The trouble with that is that not all atheists are grumpy and that, especially, even atheists who are grumpy are not necessarily grumpy all the time. Things aren’t as stark as that.
We cannot promote Humanist values when we expend our energy lobbing simplistic critiques at the religious, or demand that people stop participating in practices they enjoy simply because they’re associated with religion.
Yes we can. We can do the one, and then the other.
All right, I know; he means we give Humanism a bad name by doing the things he accuses us of doing. But I think that oversimplifies the matter. Maybe some vocal atheists give some branches of humanism a bad name by doing foolish or trivial things – but that’s life in the big city. I’m not convinced that vocal atheists need to shape what they say and do according to what might possibly give Humanism a bad name.
As the Interfaith and Community Service Fellow for the Humanist Chaplaincy at Harvard, I am working on the ground to build up positive Humanist community…To build, literally and metaphorically, a Humanist community that is healthy and sustainable, we must get over this sense that provocation should be our number one goal, and that positive engagement with others is unimportant.
What sense? I have no such sense. I don’t have some settled view that “positive engagement with others is unimportant.” I don’t put it in those terms, because I’m not enamored of managementspeak, but I certainly think it’s fine to get along and sometimes collaborate with other people. Of course I do! Stedman’s version is sheer strawman. What I don’t think, however, is that I have some affirmative duty to Reach Out to Faith Communities as such, any more than I have some affirmative duty to Reach Out to Republican Communities as such, or Banker Communities as such, or Realtor Communities as such. Stedman, on the other hand, does think he has such an affirmative duty. He seems to think that he has to Reach Out to People of Faith precisely because they are in some sense opposites. I don’t have that. To me, disagreement is disagreement. It’s not a motivation for Reaching Out. I disagree with “faith” as a way of thinking, so I’m not going to Reach Out to it. That doesn’t mean I’m going to pounce on anyone I happen to encounter who has it, it just means I’m not going to open a diplomatic mission to it.
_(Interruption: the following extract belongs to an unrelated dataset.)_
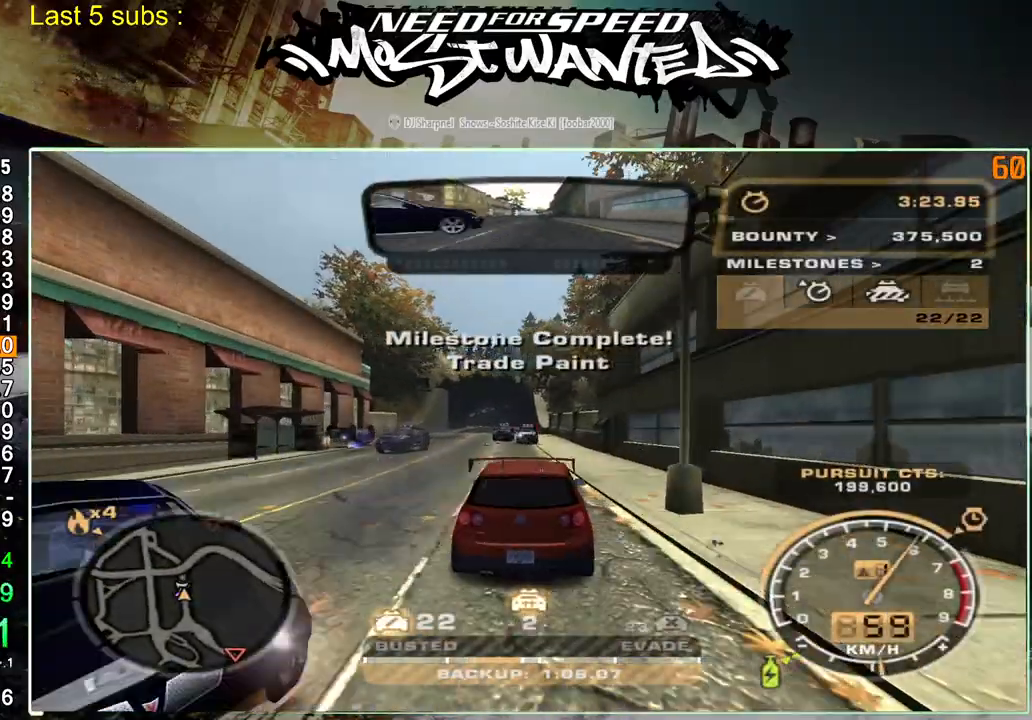
{"buttons": ["R2"], "left_stick": "center", "right_stick": "center", "events": [[167, "left_stick", "center"]]}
I believe that ethics and engagement are central to what it means to live in the world as a Humanist, and that Humanist community and identity require an affirmative foundation, not one structured in contrast to ideologies we disagree with.
But you can have both. You can be affirmative and still go on disagreeing with ideologies you disagree with. The one does not interfere with the other. Stedman really wants to persuade people that it does (so he’s not being affirmative toward atheists, wouldn’t you say?), but it doesn’t.